→ Data records:
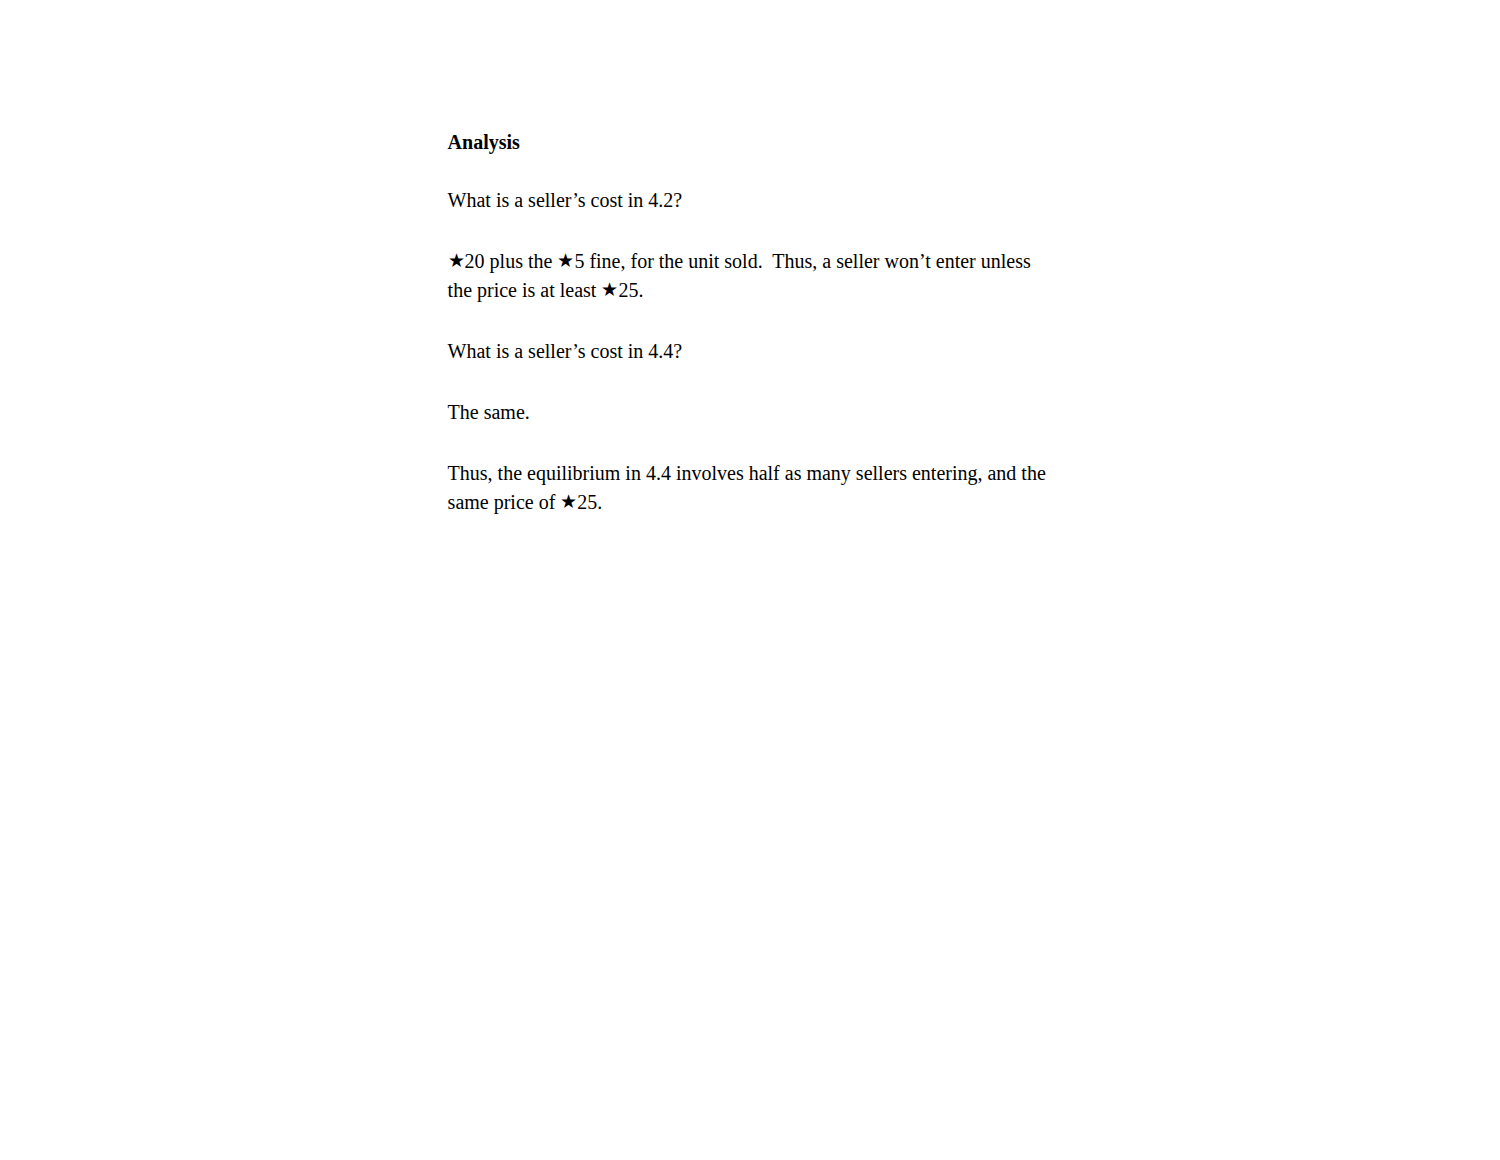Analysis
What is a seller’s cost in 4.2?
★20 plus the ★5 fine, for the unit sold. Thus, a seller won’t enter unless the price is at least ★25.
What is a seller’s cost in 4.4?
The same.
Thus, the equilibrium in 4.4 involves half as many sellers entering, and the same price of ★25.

→ Task statement: Reproduce each entry word for word and cut the images.

→ Answer for this exercise:
Analysis
What is a seller’s cost in 4.2?
★20 plus the ★5 fine, for the unit sold. Thus, a seller won’t enter unless the price is at least ★25.
What is a seller’s cost in 4.4?
The same.
Thus, the equilibrium in 4.4 involves half as many sellers entering, and the same price of ★25.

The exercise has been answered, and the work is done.